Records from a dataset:
*** Block opens ***

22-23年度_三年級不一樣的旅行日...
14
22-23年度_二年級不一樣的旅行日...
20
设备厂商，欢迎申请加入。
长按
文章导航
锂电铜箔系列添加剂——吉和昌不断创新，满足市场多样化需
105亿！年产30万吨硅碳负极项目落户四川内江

*** Block closes ***
*** Block opens ***

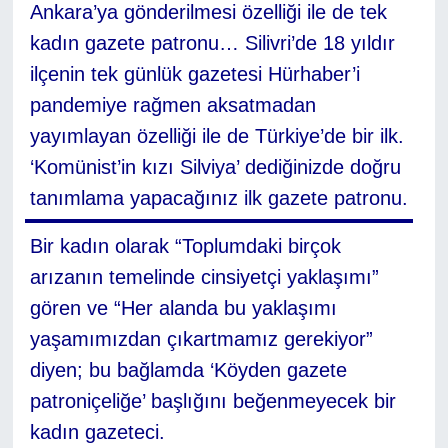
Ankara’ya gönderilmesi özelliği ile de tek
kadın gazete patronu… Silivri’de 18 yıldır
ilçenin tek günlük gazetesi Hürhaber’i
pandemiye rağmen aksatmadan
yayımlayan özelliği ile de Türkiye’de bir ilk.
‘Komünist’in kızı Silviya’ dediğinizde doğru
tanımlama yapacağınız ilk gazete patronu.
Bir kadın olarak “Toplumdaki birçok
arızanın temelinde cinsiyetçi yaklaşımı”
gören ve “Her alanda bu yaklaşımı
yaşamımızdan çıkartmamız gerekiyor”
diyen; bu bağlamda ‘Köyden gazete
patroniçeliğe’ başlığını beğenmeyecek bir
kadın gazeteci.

*** Block closes ***

EXERCISE DETAILS: Copy out the lines of the material above from the line with "Ankara’ya gönderilmesi özelliği ile de tek" up to and including the line with "kadın gazeteci.", keeping each line unchanged.

RESULT FOR THIS EXERCISE:
Ankara’ya gönderilmesi özelliği ile de tek
kadın gazete patronu… Silivri’de 18 yıldır
ilçenin tek günlük gazetesi Hürhaber’i
pandemiye rağmen aksatmadan
yayımlayan özelliği ile de Türkiye’de bir ilk.
‘Komünist’in kızı Silviya’ dediğinizde doğru
tanımlama yapacağınız ilk gazete patronu.
Bir kadın olarak “Toplumdaki birçok
arızanın temelinde cinsiyetçi yaklaşımı”
gören ve “Her alanda bu yaklaşımı
yaşamımızdan çıkartmamız gerekiyor”
diyen; bu bağlamda ‘Köyden gazete
patroniçeliğe’ başlığını beğenmeyecek bir
kadın gazeteci.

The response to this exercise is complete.